Troisième situation : la correction croisée. Au lieu de ramasser les copies, on les échange. L’étudiant A doit comprendre et expliquer l’erreur de l’étudiant B. Et très souvent, un pair explique mieux que nous, parce qu’il utilise des mots plus proches de la réalité de l’autre. C’est de l’étayage entre apprenants.

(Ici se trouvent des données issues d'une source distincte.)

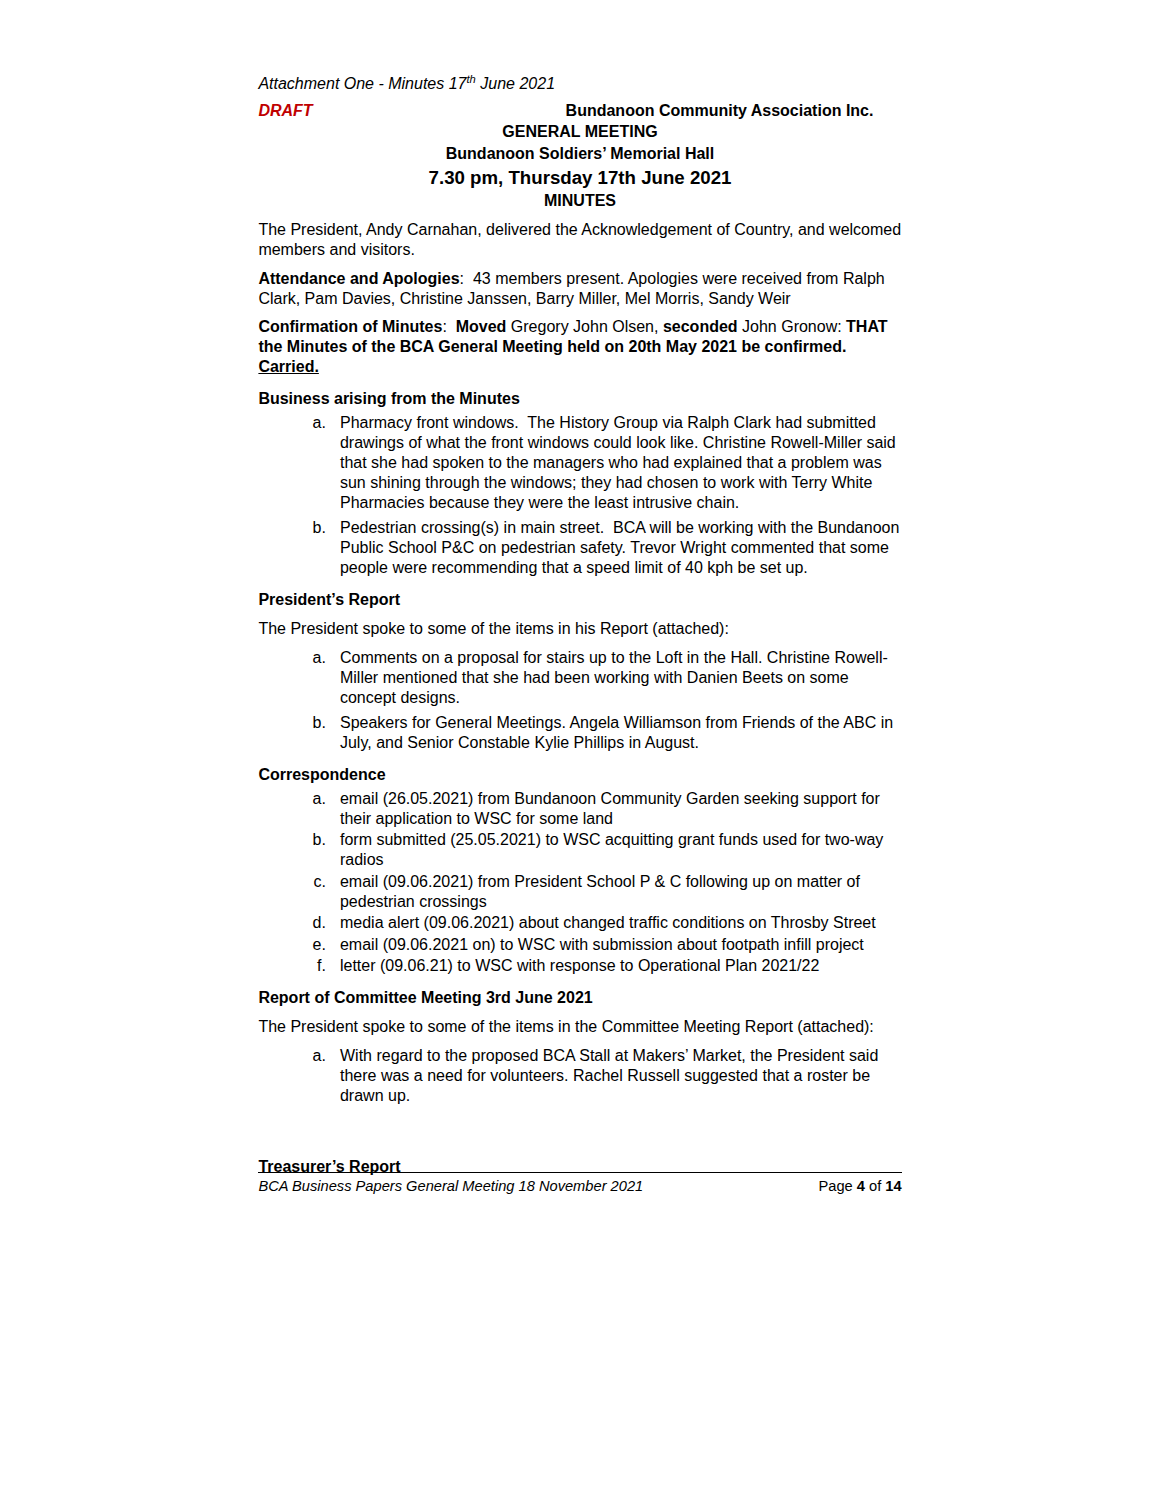Attachment One - Minutes 17th June 2021
DRAFT Bundanoon Community Association Inc.
GENERAL MEETING
Bundanoon Soldiers’ Memorial Hall
7.30 pm, Thursday 17th June 2021
MINUTES
The President, Andy Carnahan, delivered the Acknowledgement of Country, and welcomed members and visitors.
Attendance and Apologies: 43 members present. Apologies were received from Ralph Clark, Pam Davies, Christine Janssen, Barry Miller, Mel Morris, Sandy Weir
Confirmation of Minutes: Moved Gregory John Olsen, seconded John Gronow: THAT the Minutes of the BCA General Meeting held on 20th May 2021 be confirmed. Carried.
Business arising from the Minutes
Pharmacy front windows. The History Group via Ralph Clark had submitted drawings of what the front windows could look like. Christine Rowell-Miller said that she had spoken to the managers who had explained that a problem was sun shining through the windows; they had chosen to work with Terry White Pharmacies because they were the least intrusive chain.
Pedestrian crossing(s) in main street. BCA will be working with the Bundanoon Public School P&C on pedestrian safety. Trevor Wright commented that some people were recommending that a speed limit of 40 kph be set up.
President’s Report
The President spoke to some of the items in his Report (attached):
Comments on a proposal for stairs up to the Loft in the Hall. Christine Rowell-Miller mentioned that she had been working with Danien Beets on some concept designs.
Speakers for General Meetings. Angela Williamson from Friends of the ABC in July, and Senior Constable Kylie Phillips in August.
Correspondence
email (26.05.2021) from Bundanoon Community Garden seeking support for their application to WSC for some land
form submitted (25.05.2021) to WSC acquitting grant funds used for two-way radios
email (09.06.2021) from President School P & C following up on matter of pedestrian crossings
media alert (09.06.2021) about changed traffic conditions on Throsby Street
email (09.06.2021 on) to WSC with submission about footpath infill project
letter (09.06.21) to WSC with response to Operational Plan 2021/22
Report of Committee Meeting 3rd June 2021
The President spoke to some of the items in the Committee Meeting Report (attached):
With regard to the proposed BCA Stall at Makers’ Market, the President said there was a need for volunteers. Rachel Russell suggested that a roster be drawn up.
Treasurer’s Report
BCA Business Papers General Meeting 18 November 2021 Page 4 of 14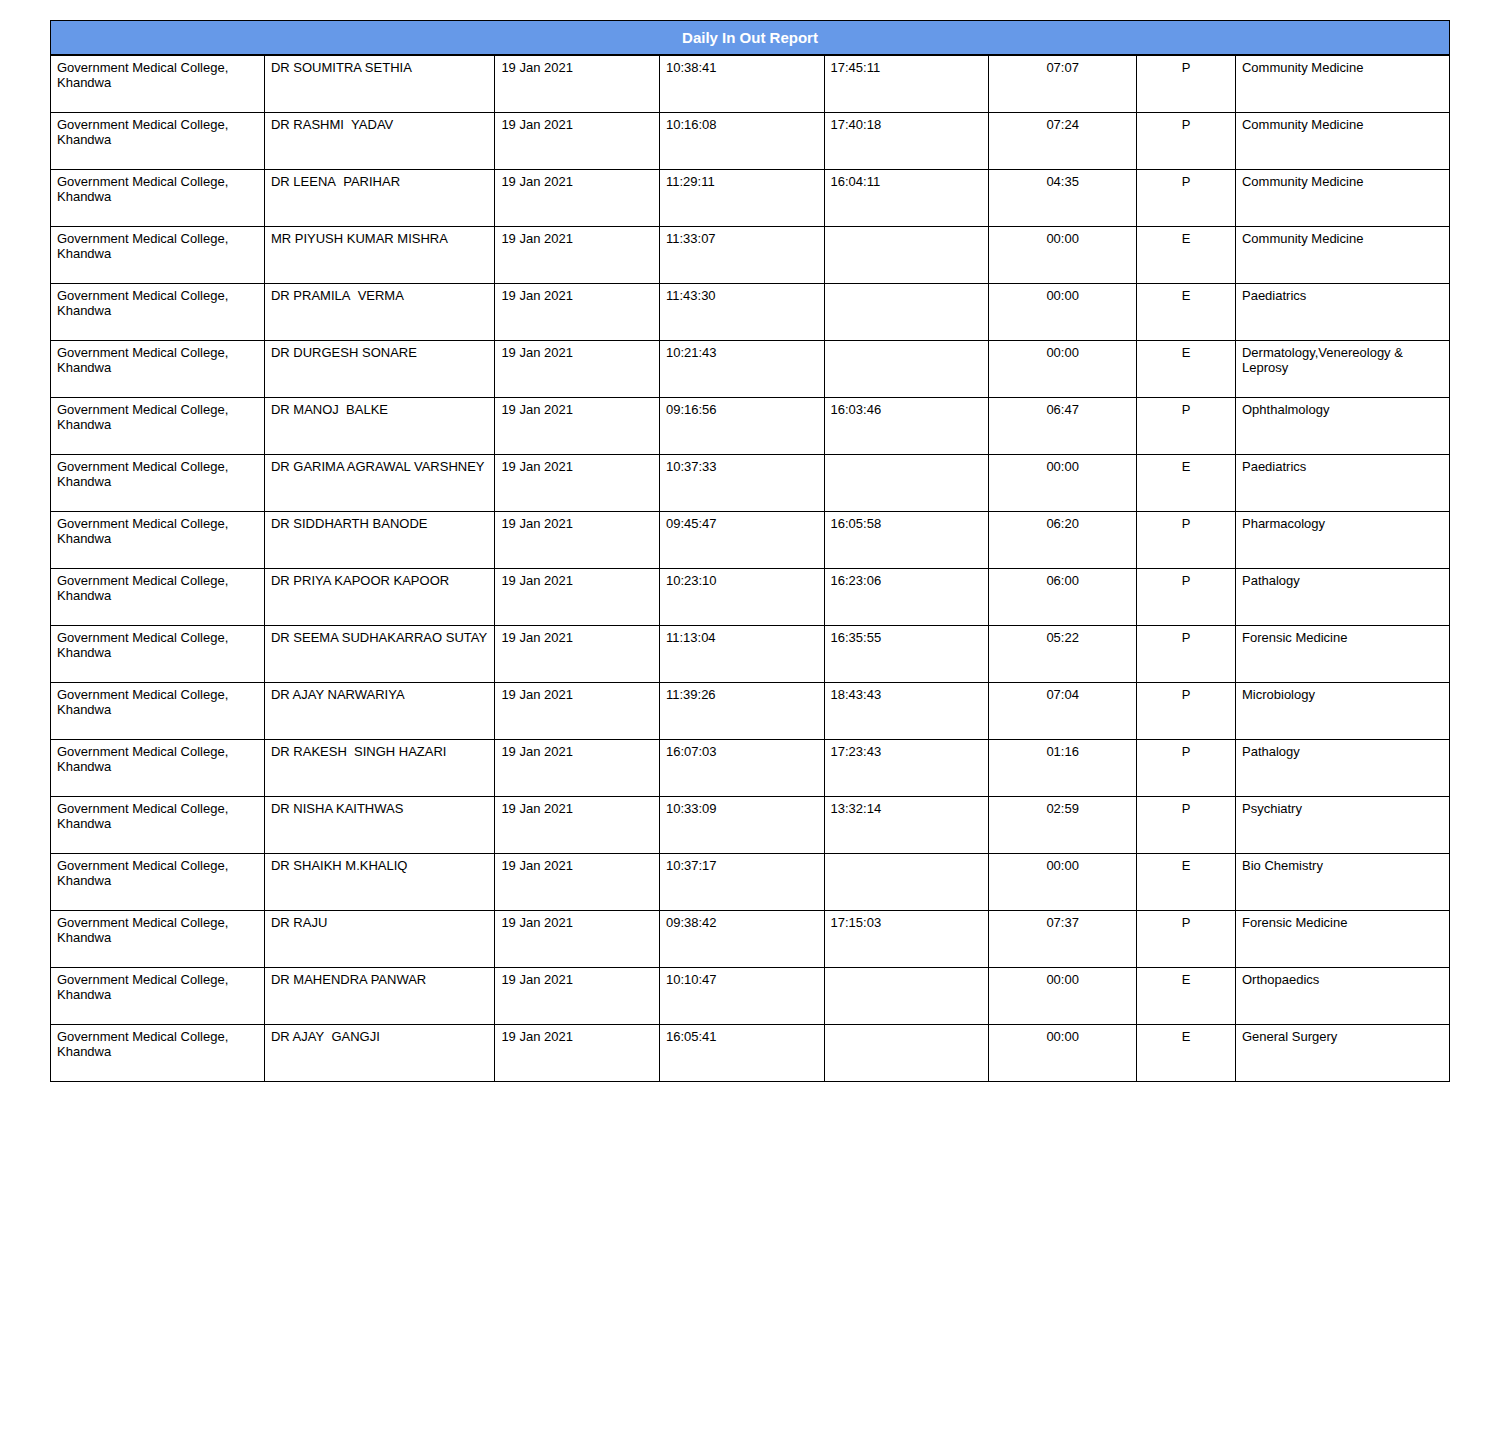Daily In Out Report
| Government Medical College, Khandwa | DR SOUMITRA SETHIA | 19 Jan 2021 | 10:38:41 | 17:45:11 | 07:07 | P | Community Medicine |
| Government Medical College, Khandwa | DR RASHMI YADAV | 19 Jan 2021 | 10:16:08 | 17:40:18 | 07:24 | P | Community Medicine |
| Government Medical College, Khandwa | DR LEENA PARIHAR | 19 Jan 2021 | 11:29:11 | 16:04:11 | 04:35 | P | Community Medicine |
| Government Medical College, Khandwa | MR PIYUSH KUMAR MISHRA | 19 Jan 2021 | 11:33:07 | | 00:00 | E | Community Medicine |
| Government Medical College, Khandwa | DR PRAMILA VERMA | 19 Jan 2021 | 11:43:30 | | 00:00 | E | Paediatrics |
| Government Medical College, Khandwa | DR DURGESH SONARE | 19 Jan 2021 | 10:21:43 | | 00:00 | E | Dermatology,Venereology & Leprosy |
| Government Medical College, Khandwa | DR MANOJ BALKE | 19 Jan 2021 | 09:16:56 | 16:03:46 | 06:47 | P | Ophthalmology |
| Government Medical College, Khandwa | DR GARIMA AGRAWAL VARSHNEY | 19 Jan 2021 | 10:37:33 | | 00:00 | E | Paediatrics |
| Government Medical College, Khandwa | DR SIDDHARTH BANODE | 19 Jan 2021 | 09:45:47 | 16:05:58 | 06:20 | P | Pharmacology |
| Government Medical College, Khandwa | DR PRIYA KAPOOR KAPOOR | 19 Jan 2021 | 10:23:10 | 16:23:06 | 06:00 | P | Pathalogy |
| Government Medical College, Khandwa | DR SEEMA SUDHAKARRAO SUTAY | 19 Jan 2021 | 11:13:04 | 16:35:55 | 05:22 | P | Forensic Medicine |
| Government Medical College, Khandwa | DR AJAY NARWARIYA | 19 Jan 2021 | 11:39:26 | 18:43:43 | 07:04 | P | Microbiology |
| Government Medical College, Khandwa | DR RAKESH SINGH HAZARI | 19 Jan 2021 | 16:07:03 | 17:23:43 | 01:16 | P | Pathalogy |
| Government Medical College, Khandwa | DR NISHA KAITHWAS | 19 Jan 2021 | 10:33:09 | 13:32:14 | 02:59 | P | Psychiatry |
| Government Medical College, Khandwa | DR SHAIKH M.KHALIQ | 19 Jan 2021 | 10:37:17 | | 00:00 | E | Bio Chemistry |
| Government Medical College, Khandwa | DR RAJU | 19 Jan 2021 | 09:38:42 | 17:15:03 | 07:37 | P | Forensic Medicine |
| Government Medical College, Khandwa | DR MAHENDRA PANWAR | 19 Jan 2021 | 10:10:47 | | 00:00 | E | Orthopaedics |
| Government Medical College, Khandwa | DR AJAY GANGJI | 19 Jan 2021 | 16:05:41 | | 00:00 | E | General Surgery |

Et en fait, le socio-constructivisme ne se limite pas à la salle de classe. Il est partout autour de nous. Prenons l’apprentissage de la conduite, mais vu autrement.
Vous ne progressez pas seulement grâce au moniteur. Vous progressez aussi en discutant avec d’autres élèves conducteurs. Vous échangez des astuces, vous racontez vos erreurs, vous comparez vos expériences. L’un vous dit comment il a enfin réussi son démarrage en côte, un autre vous explique comment il gère les priorités à droite. Chacun apporte une pièce du puzzle,
et votre manière de conduire se construit dans ces échanges.
Même chose pour les jeux vidéo multijoueurs. Ce n’est pas seulement en regardant un joueur plus fort que vous progressez, mais en parlant stratégie ensemble, en négociant des rôles, en analysant une partie après coup. « Tu aurais dû passer par là », « La prochaine fois, on tente autrement ».
Le savoir n’est pas transmis verticalement : il est co-construit par le groupe.
Et en cuisine, ce n’est pas simplement quelqu’un qui vous montre un geste.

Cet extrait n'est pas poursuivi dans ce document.